#### Tugas 1:
Menurut kutipan tentang ABK, ke lembaga mana SBMI melaporkan perkara eksploitasi Syarifudin di kapal asing?
#### Tugas 2:
Sambung kutipan tentang ABK dari kalimat terakhirnya.

#### Kutipan:
________________________

Dari sembilan orang ABK di atas, satu di antaranya bernama Syarifudin Siregar. Yang bersangkutan meninggal dunia setelah bekerja selama tiga tahun di kapal sekitar 2020 lalu. Tragisnya, jasad Syarifuddin dilarung ke laut tanpa perizinan dari pihak keluarga.
Selain itu, SBMI juga pernah menerima laporan dari seorang ABK asal Sumatra Utara lainnya yang juga bernama Syarifudin. Dia mengalami eksploitasi saat bekerja di kapal asing 2014 silam.
Perkara ini telah dilaporkan oleh SBMI ke Bareskrim Mabes Polri pada 2015 lalu dengan dugaan Tindak Pidana Perdagangan Orang (TPPO). Akan tetapi, hingga saat ini terduga pelaku belum juga ditangkap meski sudah masuk dalam Daftar Pencarian Orang (DPO).

________________________

Entri yang terdaftar dalam sebuah dataset:
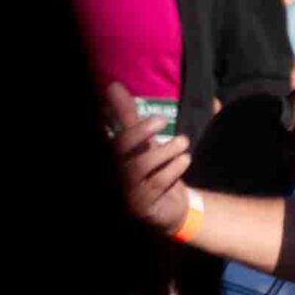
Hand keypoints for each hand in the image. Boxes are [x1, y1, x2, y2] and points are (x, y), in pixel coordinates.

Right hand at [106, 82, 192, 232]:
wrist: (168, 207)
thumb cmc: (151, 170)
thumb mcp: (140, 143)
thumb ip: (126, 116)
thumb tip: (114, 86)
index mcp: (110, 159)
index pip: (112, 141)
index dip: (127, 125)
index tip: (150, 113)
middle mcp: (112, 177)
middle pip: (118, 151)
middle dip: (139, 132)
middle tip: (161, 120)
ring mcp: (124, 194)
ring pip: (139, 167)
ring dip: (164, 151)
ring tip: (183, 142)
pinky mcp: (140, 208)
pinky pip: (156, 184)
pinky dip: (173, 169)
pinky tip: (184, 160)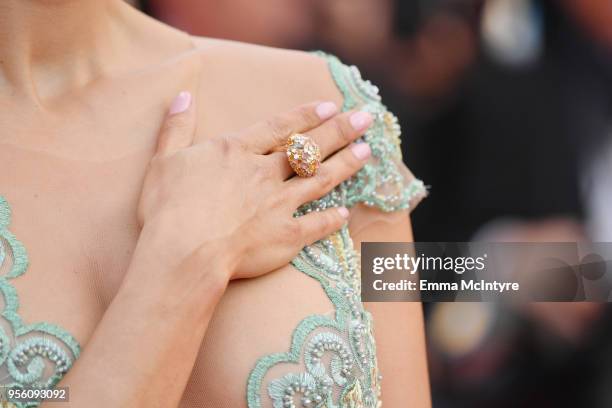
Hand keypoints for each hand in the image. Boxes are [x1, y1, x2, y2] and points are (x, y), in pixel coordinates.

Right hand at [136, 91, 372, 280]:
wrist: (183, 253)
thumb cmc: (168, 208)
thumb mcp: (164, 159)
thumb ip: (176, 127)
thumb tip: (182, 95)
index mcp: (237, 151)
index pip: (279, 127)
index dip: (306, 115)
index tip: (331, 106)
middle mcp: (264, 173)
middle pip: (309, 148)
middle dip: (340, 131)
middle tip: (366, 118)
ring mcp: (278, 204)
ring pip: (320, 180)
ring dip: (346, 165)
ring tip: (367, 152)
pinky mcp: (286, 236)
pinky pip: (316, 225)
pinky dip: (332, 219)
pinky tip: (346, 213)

________________________

#### Jawaban 1:
Bareskrim Mabes Polri.

#### Jawaban 2:
Orang yang dimaksud adalah lelaki bernama Ibrahim. Dia merupakan pimpinan perusahaan atau agensi yang menempatkan Syarifudin bekerja di kapal asing. Ibrahim merupakan pemilik PT Dinda Bahari. Perusahaan ini berkantor di Bekasi, Jawa Barat.
"Masalahnya kepolisian tidak dapat menangkap pelakunya. Masih DPO," kata Haryanto.
Berdasar data SBMI, terdapat total 634 aduan ABK asal Indonesia tentang dugaan praktik perbudakan di kapal penangkap ikan kurun 2013-2021. Laporan terbanyak datang dari ABK asal Jawa Tengah dan Jawa Barat. Persentase laporan ini cenderung meningkat dari tahun ke tahun.
Menurut Ocean Campaigner Greenpeace Indonesia Arifsyah M Nasution, Sumatra Utara merupakan provinsi yang jadi sumber tenaga kerja ABK di Indonesia. Tak jarang dari ABK tersebut yang berkerja di kapal-kapal asing melalui agensi.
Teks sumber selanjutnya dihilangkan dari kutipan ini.